## What to work on
Repeat all of the records below word for word, leaving out the pictures.

## Data listing

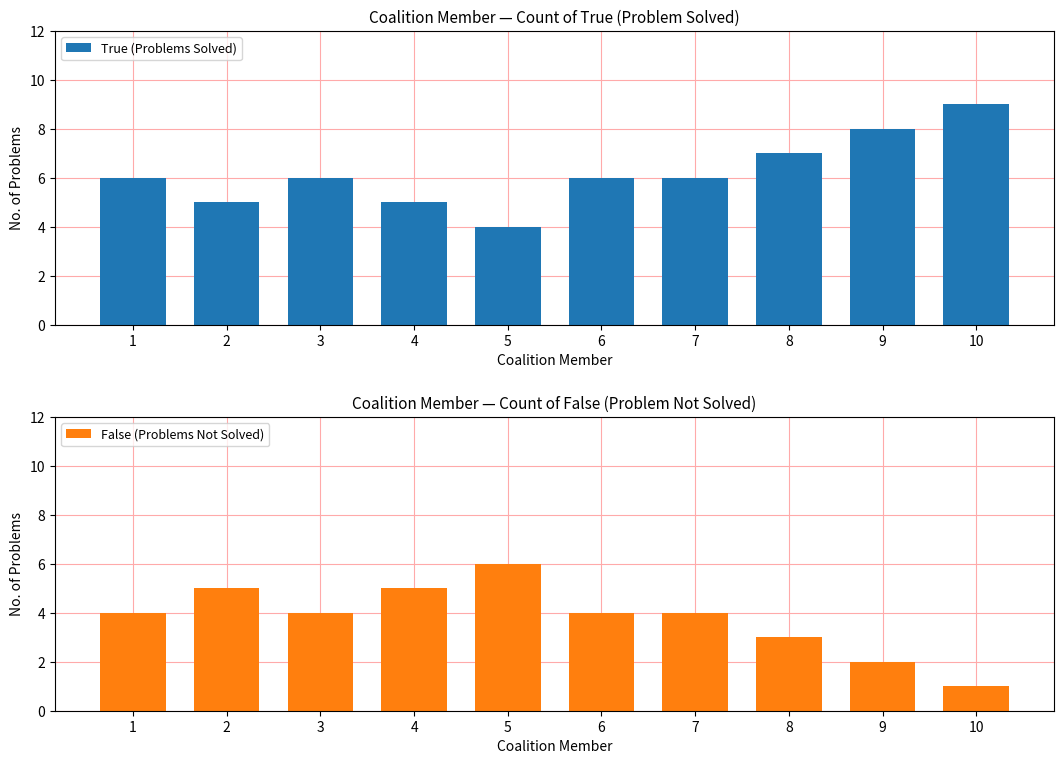

What is the difference between the maximum and minimum values in the False (Problems Not Solved) series?

5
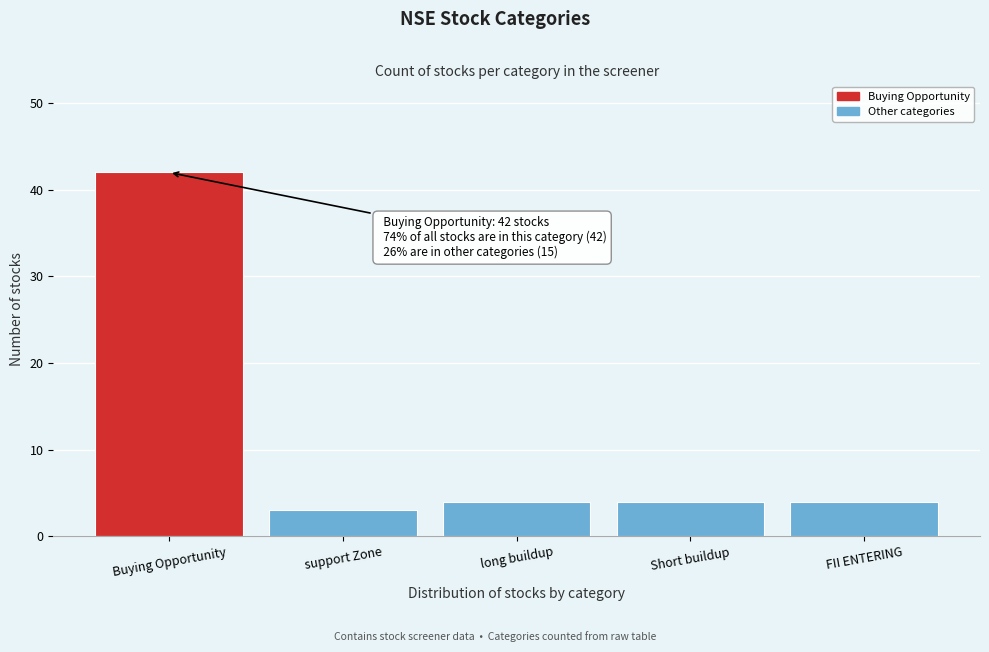

Reading left to right, transcribe all the data shown in this chart.

Buying Opportunity=42	support Zone=3	long buildup=4	Short buildup=4	FII ENTERING=4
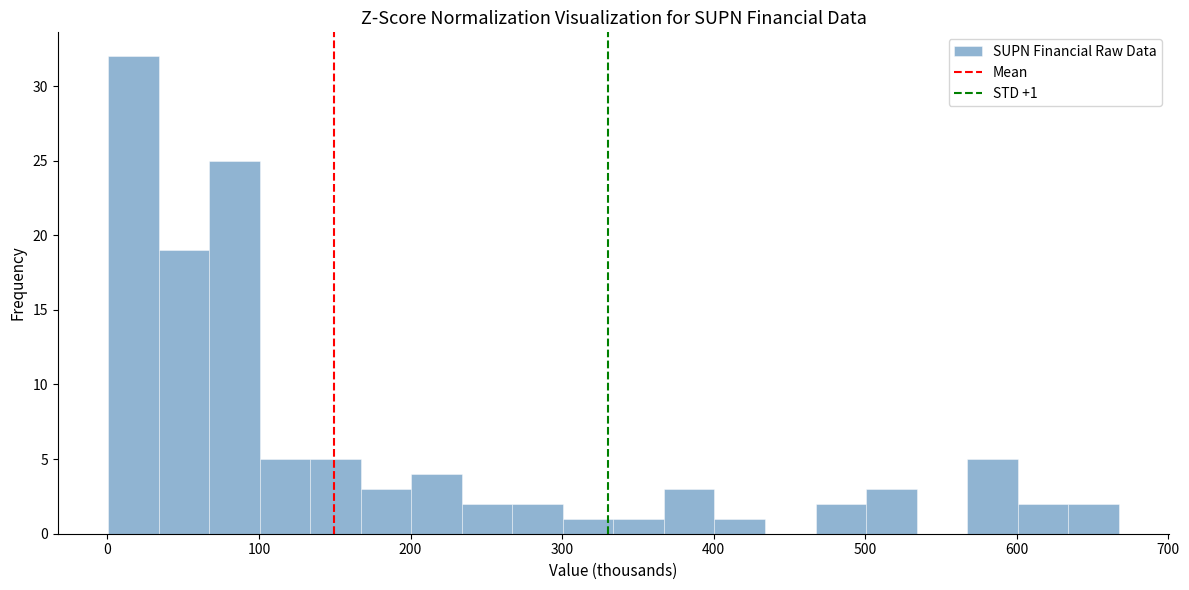

Read against the x-axis, roughly where is the centre of the tallest bar?

20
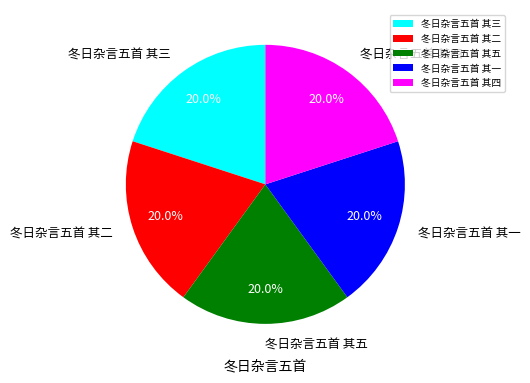

Approximately how many times larger is the value at 冬日杂言五首 其二 compared to 冬日杂言五首 其三?

1.0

## Your solution
What is the difference between the maximum and minimum values in the False (Problems Not Solved) series?

5

Reading left to right, transcribe all the data shown in this chart.

Buying Opportunity=42	support Zone=3	long buildup=4	Short buildup=4	FII ENTERING=4

Read against the x-axis, roughly where is the centre of the tallest bar?

20

Approximately how many times larger is the value at 冬日杂言五首 其二 compared to 冬日杂言五首 其三?

1.0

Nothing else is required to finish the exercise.